Dataset entries
--- --- ---

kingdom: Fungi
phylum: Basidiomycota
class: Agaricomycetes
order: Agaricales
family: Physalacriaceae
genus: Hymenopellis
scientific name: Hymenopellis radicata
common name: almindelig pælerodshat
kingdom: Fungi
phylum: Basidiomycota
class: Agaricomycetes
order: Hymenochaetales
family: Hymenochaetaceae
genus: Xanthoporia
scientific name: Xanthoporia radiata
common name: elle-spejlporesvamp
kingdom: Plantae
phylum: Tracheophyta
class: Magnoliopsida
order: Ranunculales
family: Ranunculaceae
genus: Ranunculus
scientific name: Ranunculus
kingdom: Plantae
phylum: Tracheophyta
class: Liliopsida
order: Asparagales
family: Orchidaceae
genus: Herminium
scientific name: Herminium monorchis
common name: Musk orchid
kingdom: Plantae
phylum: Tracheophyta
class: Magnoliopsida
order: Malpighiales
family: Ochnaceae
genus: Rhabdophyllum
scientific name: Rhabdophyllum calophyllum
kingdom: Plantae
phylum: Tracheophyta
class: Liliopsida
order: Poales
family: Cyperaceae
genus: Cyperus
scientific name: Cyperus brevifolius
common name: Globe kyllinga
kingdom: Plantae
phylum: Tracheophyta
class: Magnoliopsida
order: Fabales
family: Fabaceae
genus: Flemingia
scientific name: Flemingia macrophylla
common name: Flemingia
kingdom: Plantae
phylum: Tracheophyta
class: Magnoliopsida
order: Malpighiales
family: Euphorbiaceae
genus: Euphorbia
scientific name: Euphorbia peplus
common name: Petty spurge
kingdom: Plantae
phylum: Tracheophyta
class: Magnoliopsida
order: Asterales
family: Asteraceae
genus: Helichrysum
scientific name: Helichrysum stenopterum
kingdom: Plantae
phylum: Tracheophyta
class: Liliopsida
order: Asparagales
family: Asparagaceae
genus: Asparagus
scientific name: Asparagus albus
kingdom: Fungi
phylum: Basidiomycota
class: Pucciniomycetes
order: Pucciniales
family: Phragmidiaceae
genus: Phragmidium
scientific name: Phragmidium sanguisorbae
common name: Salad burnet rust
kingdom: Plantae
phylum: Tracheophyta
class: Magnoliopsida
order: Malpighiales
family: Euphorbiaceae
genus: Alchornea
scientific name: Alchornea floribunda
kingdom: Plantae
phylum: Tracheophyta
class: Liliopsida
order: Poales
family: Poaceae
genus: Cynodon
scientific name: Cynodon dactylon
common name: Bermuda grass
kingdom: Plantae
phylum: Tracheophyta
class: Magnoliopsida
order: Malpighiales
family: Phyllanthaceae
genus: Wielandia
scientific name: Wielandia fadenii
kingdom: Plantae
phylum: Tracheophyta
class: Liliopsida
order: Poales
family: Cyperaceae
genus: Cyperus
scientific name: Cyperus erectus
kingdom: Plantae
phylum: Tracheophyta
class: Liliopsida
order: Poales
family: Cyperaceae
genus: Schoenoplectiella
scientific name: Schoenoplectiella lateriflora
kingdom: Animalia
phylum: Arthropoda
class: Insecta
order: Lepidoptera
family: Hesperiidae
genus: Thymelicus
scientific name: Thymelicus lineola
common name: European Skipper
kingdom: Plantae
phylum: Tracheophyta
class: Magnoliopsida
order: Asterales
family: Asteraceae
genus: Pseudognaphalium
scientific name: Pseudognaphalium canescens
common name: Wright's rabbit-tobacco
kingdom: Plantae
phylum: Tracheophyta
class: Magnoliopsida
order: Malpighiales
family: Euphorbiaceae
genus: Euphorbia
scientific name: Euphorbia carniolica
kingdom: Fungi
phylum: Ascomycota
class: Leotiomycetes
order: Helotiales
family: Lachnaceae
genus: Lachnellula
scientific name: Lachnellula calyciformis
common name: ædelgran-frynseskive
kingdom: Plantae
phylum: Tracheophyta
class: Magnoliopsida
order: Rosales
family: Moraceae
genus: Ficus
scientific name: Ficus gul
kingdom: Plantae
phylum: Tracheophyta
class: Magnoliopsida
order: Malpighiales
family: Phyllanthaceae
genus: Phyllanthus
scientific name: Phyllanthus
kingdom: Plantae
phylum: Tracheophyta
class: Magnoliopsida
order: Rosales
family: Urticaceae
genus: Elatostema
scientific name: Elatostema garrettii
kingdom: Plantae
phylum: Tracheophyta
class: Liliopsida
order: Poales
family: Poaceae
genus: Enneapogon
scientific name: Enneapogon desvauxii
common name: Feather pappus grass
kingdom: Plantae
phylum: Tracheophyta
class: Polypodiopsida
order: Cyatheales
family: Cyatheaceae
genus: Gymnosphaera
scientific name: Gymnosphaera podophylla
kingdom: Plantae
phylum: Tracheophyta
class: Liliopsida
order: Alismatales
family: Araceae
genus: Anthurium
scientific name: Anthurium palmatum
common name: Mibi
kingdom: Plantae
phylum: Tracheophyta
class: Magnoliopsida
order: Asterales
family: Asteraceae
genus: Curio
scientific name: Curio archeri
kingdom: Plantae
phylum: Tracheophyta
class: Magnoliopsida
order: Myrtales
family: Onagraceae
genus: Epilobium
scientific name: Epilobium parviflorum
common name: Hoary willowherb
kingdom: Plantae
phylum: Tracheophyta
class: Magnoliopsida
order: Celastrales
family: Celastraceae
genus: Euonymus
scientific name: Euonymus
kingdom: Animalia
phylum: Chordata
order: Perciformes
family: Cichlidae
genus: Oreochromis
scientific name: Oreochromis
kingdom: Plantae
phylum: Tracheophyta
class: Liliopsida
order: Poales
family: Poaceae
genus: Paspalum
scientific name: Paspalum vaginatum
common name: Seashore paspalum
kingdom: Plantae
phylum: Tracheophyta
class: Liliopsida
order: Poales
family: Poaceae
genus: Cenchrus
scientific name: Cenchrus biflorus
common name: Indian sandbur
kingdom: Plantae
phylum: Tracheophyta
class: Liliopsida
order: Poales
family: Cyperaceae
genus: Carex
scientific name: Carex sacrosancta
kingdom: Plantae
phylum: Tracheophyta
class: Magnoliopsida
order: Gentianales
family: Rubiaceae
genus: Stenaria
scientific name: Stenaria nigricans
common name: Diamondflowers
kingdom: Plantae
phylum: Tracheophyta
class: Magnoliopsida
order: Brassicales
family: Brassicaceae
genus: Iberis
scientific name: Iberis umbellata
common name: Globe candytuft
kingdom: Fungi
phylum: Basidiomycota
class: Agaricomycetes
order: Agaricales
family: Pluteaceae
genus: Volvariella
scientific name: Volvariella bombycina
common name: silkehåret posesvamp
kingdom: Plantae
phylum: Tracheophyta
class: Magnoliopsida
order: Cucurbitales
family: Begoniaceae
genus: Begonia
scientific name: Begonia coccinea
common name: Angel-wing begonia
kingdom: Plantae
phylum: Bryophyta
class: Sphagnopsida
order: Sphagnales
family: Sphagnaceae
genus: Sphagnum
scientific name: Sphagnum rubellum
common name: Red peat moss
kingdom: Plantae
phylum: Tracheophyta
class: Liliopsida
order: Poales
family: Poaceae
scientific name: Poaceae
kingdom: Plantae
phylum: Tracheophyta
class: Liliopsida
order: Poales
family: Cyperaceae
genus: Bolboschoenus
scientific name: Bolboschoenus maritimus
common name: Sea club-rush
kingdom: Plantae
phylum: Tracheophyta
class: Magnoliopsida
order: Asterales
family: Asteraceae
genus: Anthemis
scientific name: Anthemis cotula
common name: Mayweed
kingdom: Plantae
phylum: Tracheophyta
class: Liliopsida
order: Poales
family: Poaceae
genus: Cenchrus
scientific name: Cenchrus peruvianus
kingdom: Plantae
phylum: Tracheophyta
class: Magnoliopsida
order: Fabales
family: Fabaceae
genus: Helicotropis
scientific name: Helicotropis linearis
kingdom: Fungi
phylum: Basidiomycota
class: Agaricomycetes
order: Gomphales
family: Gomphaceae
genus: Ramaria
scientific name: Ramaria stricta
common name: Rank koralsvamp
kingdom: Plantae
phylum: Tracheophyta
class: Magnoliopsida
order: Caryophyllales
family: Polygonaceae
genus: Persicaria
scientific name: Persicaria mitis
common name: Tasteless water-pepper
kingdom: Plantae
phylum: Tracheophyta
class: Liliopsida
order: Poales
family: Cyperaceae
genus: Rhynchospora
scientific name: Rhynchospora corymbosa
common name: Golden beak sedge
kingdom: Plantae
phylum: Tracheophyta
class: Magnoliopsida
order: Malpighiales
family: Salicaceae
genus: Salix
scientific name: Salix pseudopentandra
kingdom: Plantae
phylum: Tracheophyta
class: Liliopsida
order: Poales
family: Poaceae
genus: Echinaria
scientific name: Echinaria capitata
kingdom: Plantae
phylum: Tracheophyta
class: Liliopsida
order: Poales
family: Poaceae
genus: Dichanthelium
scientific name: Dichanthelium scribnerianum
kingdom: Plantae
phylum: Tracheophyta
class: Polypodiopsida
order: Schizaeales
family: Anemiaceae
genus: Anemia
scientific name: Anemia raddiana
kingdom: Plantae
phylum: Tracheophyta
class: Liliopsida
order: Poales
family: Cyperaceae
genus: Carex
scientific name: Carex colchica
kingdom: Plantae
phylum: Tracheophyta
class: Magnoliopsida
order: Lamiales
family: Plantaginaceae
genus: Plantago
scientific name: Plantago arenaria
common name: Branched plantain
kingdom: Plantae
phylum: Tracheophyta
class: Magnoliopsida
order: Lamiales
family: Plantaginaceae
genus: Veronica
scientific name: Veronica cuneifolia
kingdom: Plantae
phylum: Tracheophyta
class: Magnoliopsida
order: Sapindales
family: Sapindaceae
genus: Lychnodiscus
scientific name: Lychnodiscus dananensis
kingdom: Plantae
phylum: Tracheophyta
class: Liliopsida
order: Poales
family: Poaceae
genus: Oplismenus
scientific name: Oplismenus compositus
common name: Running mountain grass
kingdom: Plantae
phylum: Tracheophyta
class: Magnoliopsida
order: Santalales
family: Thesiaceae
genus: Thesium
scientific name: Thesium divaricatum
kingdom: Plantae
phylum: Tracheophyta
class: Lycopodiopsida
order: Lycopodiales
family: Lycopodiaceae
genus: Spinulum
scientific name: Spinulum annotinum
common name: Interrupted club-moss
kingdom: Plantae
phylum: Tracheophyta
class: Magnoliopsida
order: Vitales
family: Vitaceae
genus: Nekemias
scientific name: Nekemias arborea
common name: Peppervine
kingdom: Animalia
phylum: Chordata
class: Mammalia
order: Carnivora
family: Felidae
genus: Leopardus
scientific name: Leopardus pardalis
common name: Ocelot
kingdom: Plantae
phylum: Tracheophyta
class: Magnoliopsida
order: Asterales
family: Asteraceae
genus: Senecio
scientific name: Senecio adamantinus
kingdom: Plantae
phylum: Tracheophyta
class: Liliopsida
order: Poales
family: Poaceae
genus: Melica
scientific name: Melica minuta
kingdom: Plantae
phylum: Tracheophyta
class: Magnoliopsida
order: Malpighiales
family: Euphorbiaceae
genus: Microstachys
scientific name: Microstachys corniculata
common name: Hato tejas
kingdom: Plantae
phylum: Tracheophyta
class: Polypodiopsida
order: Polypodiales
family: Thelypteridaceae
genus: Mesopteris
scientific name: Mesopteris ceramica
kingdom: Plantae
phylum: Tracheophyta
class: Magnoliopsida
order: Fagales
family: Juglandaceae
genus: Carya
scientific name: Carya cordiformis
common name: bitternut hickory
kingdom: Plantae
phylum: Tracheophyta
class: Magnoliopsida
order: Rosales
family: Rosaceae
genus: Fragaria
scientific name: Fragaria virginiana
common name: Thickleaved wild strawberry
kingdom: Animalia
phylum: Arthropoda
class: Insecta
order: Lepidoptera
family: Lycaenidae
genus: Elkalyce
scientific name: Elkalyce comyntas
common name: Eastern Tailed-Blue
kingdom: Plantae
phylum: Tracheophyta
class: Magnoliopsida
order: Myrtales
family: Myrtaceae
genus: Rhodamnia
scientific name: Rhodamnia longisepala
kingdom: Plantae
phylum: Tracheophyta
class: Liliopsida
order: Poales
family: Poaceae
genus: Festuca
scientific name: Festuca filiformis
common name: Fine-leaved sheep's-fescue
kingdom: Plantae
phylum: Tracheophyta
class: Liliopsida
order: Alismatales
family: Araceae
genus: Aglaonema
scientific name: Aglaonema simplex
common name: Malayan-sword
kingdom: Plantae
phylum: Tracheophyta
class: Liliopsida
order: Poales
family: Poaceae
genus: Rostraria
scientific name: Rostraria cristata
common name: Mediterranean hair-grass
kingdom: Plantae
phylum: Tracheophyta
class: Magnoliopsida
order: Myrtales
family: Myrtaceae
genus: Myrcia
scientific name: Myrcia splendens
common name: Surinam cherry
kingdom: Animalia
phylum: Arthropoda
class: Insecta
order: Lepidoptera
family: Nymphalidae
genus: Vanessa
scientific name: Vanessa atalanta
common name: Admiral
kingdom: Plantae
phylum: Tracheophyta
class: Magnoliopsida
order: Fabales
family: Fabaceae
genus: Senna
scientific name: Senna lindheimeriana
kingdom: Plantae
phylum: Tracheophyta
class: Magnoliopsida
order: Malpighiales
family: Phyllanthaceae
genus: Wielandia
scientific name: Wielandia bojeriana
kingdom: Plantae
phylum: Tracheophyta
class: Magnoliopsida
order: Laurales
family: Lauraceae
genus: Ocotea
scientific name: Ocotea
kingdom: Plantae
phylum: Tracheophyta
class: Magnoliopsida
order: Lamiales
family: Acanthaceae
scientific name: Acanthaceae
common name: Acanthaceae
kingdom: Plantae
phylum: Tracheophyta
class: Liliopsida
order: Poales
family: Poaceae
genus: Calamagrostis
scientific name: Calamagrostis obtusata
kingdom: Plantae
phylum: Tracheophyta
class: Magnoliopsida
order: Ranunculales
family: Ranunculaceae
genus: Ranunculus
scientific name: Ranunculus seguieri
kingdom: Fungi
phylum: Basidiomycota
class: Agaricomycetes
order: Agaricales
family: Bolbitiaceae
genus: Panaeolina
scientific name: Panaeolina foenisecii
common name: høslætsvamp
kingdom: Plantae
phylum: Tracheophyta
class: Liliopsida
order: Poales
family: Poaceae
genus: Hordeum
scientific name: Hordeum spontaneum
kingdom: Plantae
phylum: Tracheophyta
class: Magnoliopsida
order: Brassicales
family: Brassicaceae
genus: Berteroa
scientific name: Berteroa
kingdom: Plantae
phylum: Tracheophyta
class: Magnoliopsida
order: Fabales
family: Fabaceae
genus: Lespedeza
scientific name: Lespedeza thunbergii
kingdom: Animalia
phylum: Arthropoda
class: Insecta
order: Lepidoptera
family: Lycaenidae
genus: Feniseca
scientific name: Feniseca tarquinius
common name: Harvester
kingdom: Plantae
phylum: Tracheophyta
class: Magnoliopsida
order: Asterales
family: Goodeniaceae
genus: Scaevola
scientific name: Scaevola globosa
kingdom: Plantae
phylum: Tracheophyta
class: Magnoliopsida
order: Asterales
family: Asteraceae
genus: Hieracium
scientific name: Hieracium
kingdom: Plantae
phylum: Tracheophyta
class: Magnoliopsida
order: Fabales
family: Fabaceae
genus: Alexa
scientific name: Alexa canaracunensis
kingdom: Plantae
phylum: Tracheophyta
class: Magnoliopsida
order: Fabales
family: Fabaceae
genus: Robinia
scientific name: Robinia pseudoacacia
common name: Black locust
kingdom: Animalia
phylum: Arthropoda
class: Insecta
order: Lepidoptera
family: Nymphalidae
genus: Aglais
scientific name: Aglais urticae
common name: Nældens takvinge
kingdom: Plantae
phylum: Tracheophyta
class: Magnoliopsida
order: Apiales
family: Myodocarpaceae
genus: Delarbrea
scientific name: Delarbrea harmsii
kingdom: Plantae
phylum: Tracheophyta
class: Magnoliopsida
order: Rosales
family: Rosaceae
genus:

--- --- ---

■ Task
Report each line of the entries above that contains the word "Carex", copying every such line in full.

■ Answer for the task
genus: Carex
scientific name: Carex sacrosancta
genus: Carex
scientific name: Carex colchica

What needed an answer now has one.